◆ **ASSIGNMENT**
Below, find the line containing "villefranchedeconflent@tourisme-canigou.com" and the line containing "CNOT – BNA : un"; reproduce exactly those two and every line between them, omitting pictures.

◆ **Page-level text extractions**
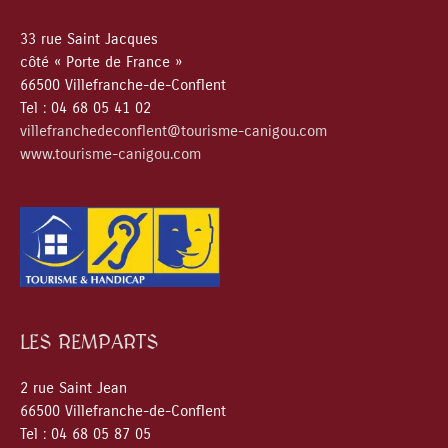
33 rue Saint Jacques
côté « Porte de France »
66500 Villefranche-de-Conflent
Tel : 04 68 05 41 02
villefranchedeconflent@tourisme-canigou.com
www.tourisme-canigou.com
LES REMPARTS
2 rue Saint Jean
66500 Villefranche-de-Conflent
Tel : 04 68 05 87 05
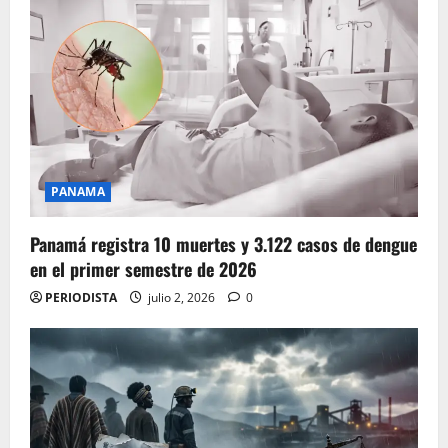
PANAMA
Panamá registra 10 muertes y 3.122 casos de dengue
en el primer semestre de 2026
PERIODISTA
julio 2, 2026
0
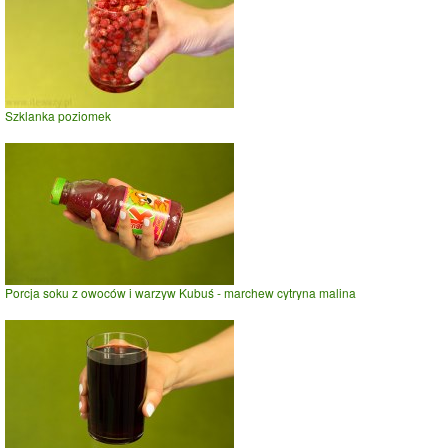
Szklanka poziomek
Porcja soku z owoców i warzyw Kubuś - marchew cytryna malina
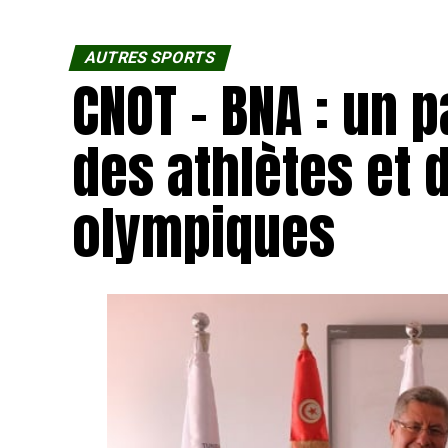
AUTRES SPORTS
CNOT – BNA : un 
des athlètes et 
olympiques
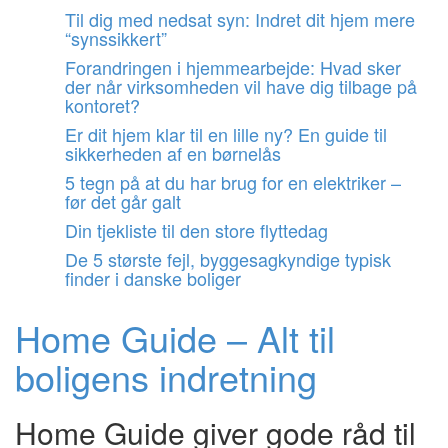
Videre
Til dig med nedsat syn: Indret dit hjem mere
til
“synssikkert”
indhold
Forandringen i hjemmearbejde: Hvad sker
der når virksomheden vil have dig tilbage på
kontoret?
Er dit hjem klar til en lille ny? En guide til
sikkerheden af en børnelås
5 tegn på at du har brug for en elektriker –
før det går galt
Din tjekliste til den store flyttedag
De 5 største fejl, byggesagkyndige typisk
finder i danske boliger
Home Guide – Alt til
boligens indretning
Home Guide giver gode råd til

◆ **SOLUTION FOR THIS PROBLEM**
villefranchedeconflent@tourisme-canigou.com
www.tourisme-canigou.com
LES REMPARTS
2 rue Saint Jean
66500 Villefranche-de-Conflent
Tel : 04 68 05 87 05
PANAMA
Panamá registra 10 muertes y 3.122 casos de dengue
en el primer semestre de 2026
PERIODISTA
julio 2, 2026
0
Szklanka poziomek
Porcja soku z owoców i warzyw Kubuś - marchew cytryna malina
AUTRES SPORTS
CNOT – BNA : un 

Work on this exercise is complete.